We have updated this discussion with proof of the ode tracking lemma for this case, in the appendix in the final version.
***Q4) In line 119-121, the authors make the comment "Yuan et al. (2022) too establishes global convergence with sample complexity of $\mathcal{O}(\epsilon^{-3})$, however, it requires an additional structural assumption on the problem which is highly restrictive." The sentence is written in a way that makes the audience want to know the exact assumption. Please provide more detail here.***
> The Yuan et al (2022) have various results under various assumptions for stochastic policy gradient descent with batch $m$ horizon $H$. It has only actor parameter, no critic.
> ***Corollary 4.11.*** The simplest (only with ABC Assumption 3.3) global convergence sample complexity is $O(\epsilon^{-6})$ with horizon length $H = \frac{\log(\epsilon^{-1})}{1-\gamma}$.
>***Corollary 3.7.*** In addition to ABC Assumption 3.3 , this result requires Assumption 3.6 with slackness $\epsilon'$ for horizon $H$.
>> Limiting case: Note that $\epsilon'$ is zero for infinite horizon, and for this case, the stochastic policy gradient requires $O(\epsilon^{-3})$ iterations for $O(\epsilon)$ close global policy. Hence, the sample complexity is essential infinite as trajectories are rolled till infinite length for each iteration.
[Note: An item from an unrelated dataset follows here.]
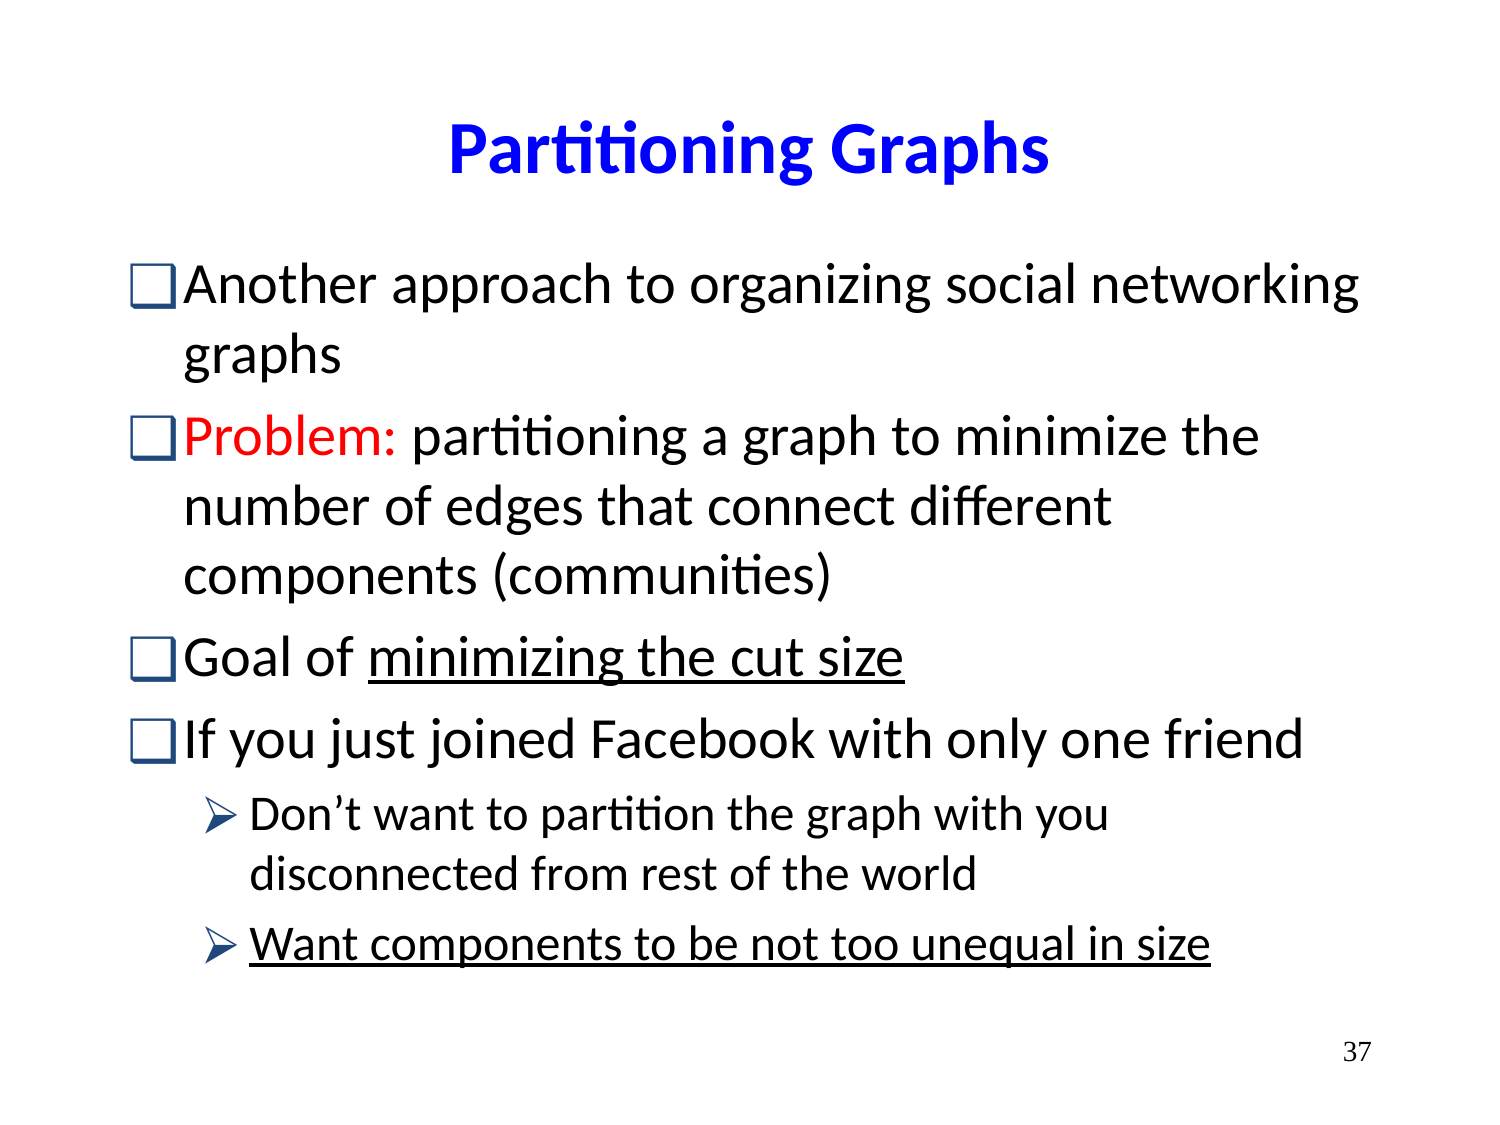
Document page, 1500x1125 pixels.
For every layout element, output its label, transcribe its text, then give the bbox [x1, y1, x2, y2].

list Another approach to organizing social networking graphs Problem: partitioning a graph to minimize the number of edges that connect different components (communities) Goal of minimizing the cut size If you just joined Facebook with only one friend Don’t want to partition the graph with you disconnected from rest of the world Want components to be not too unequal in size [112, 237, 1388, 1000]
slide_number ‹#› [1074, 1025, 1388, 1100]
title Partitioning Graphs [112, 50, 1388, 237]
>> Normal case: For $\epsilon' \neq 0$, the policy is only guaranteed to converge to sub-optimality $O(\epsilon + \epsilon')$ in $O(\epsilon^{-1}(\epsilon')^{-2})$ iterations. That is, algorithm can't be guaranteed to converge to a arbitrary small sub-optimality.
> To summarize, the (stochastic policy gradient) algorithm in Yuan et al (2022) is substantially different than ours (single time-scale actor-critic). Furthermore, our sample complexity is either better and/or requires less assumptions. We shall make it more precise in the final version.
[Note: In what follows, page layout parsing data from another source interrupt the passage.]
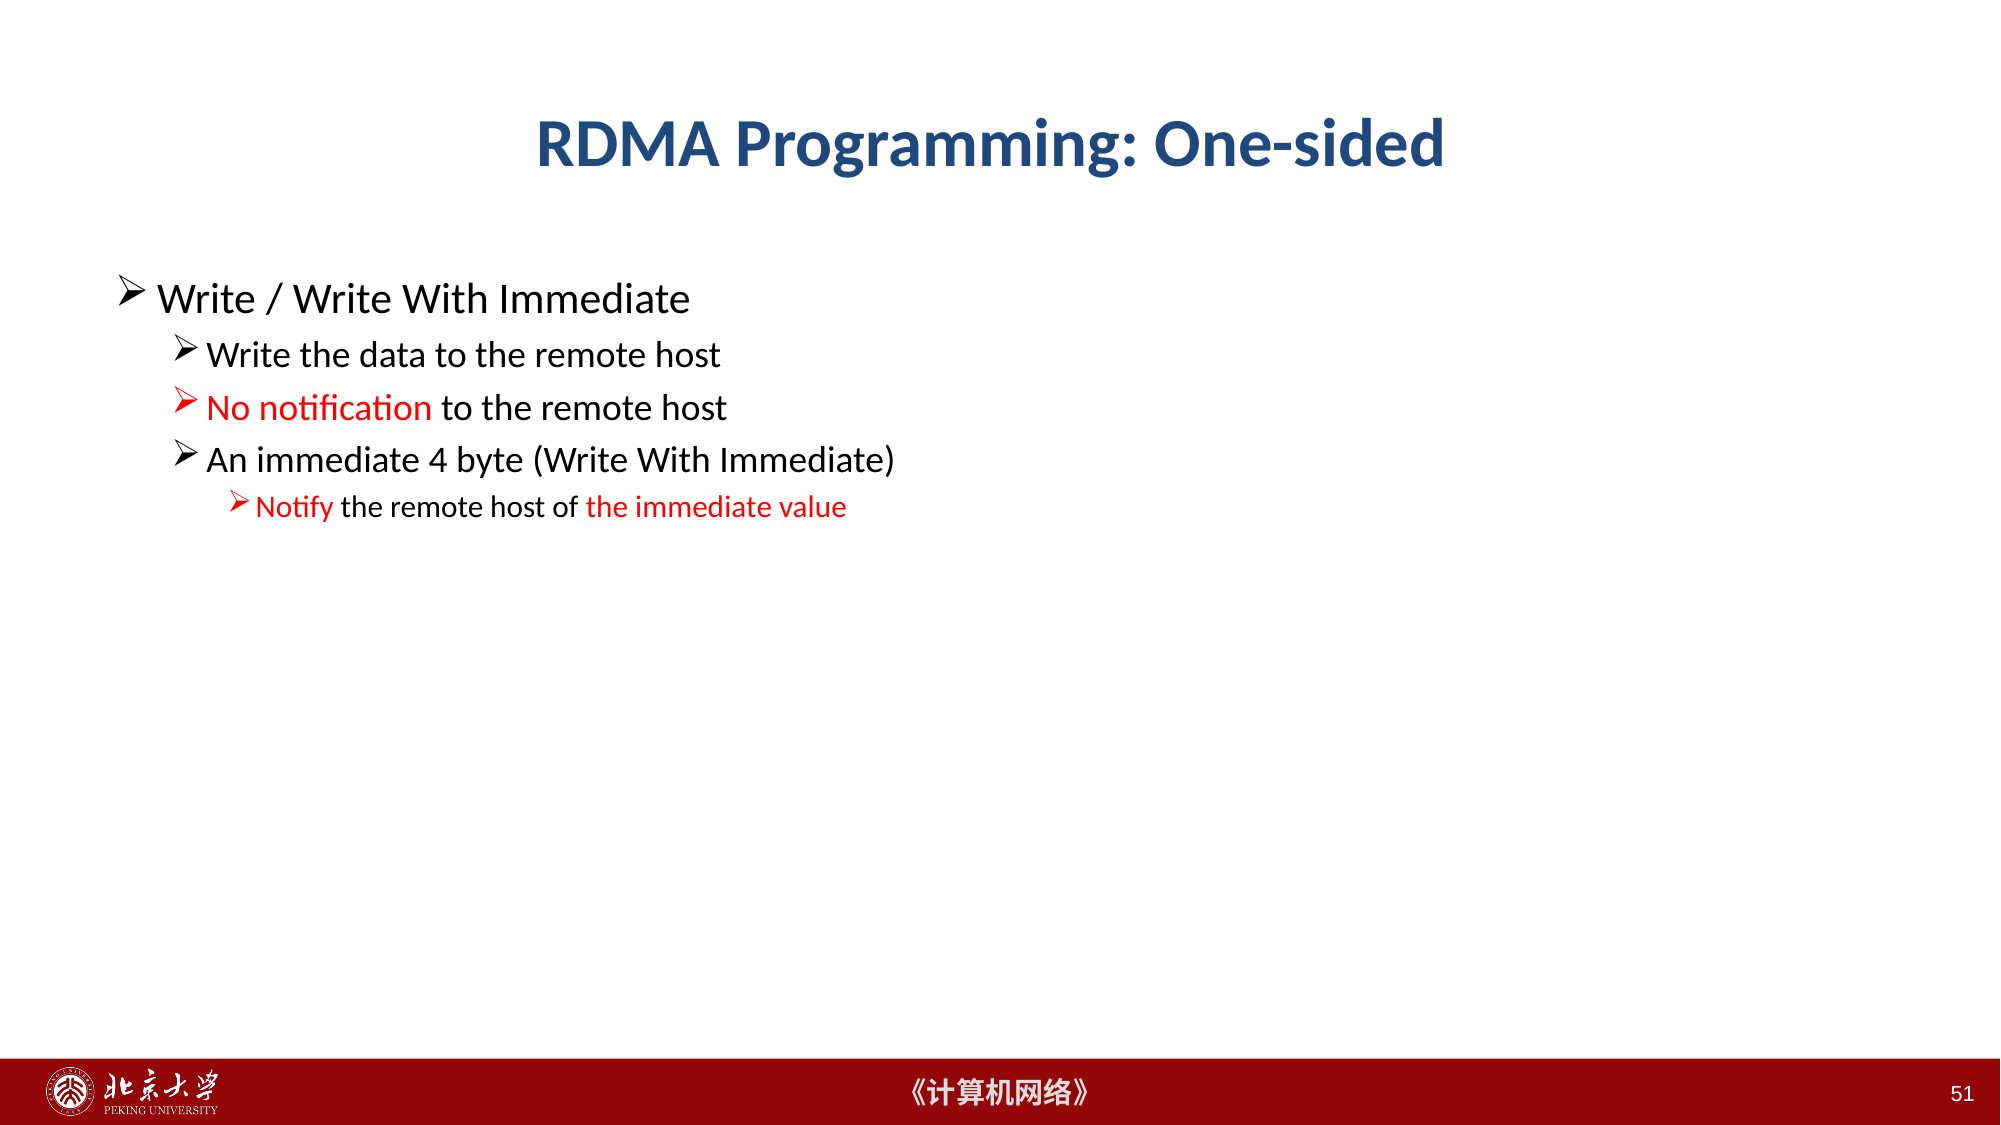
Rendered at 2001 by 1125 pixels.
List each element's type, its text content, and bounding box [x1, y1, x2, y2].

slide_number 51 [1522, 1072, 1990, 1125]
picture [46, 1067, 218, 1116]
list Write / Write With Immediate Write the data to the remote host No notification to the remote host An immediate 4 byte (Write With Immediate) Notify the remote host of the immediate value [99, 262, 1900, 1005]
title RDMA Programming: One-sided [99, 45, 1900, 233]
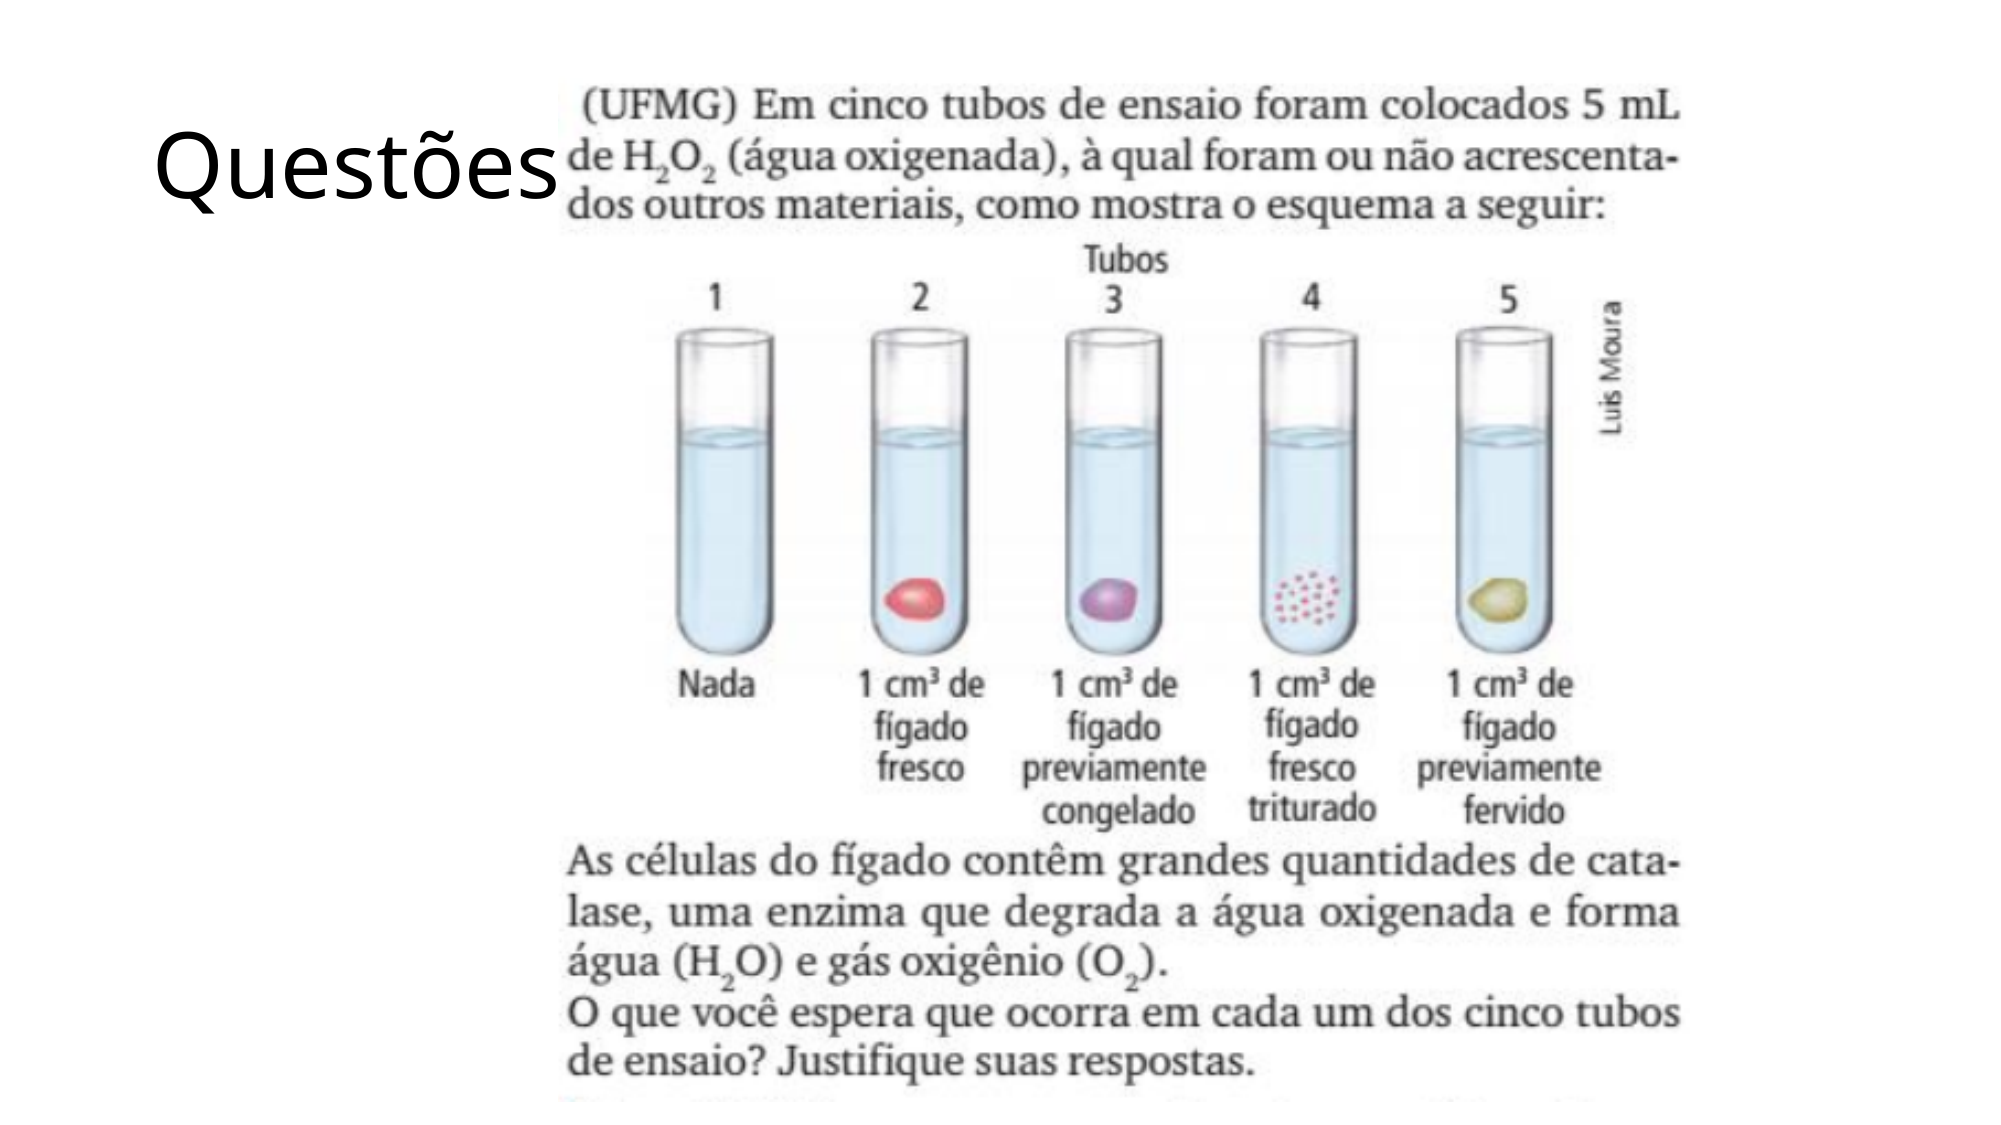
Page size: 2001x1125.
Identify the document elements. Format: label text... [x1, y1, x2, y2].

picture [558, 71, 1690, 1102]
title Questões [137, 59, 1863, 278]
***Q5) In line 150-151, "However, the return ... leading to the following result." -- the gradient domination lemma is not a direct consequence of $J$ being smooth.***
> Thank you very much. This line is misplaced here. We will remove it in the updated version.
***Q6) I suggest that the authors re-organize the appendix and add proper linkage between lemmas/propositions and their proofs, to make it easier to the audience to locate the proofs.***
> Thank you very much for the suggestion. We will add an outline of the appendix and clearly mark the technical results against their main text counterparts in the updated version.
***Q7)Something nice about the result in this paper is that the convergence is established on the last iterate. If we follow the analysis in Chen and Zhao [2024] and plugs in the gradient domination condition at the end, the convergence in value function space will be on the best iterate (in addition to having an inferior rate). The authors should consider mentioning this additional advantage of their analysis.***
> Thanks this suggestion. We will add this point after our main result Theorem 3.3.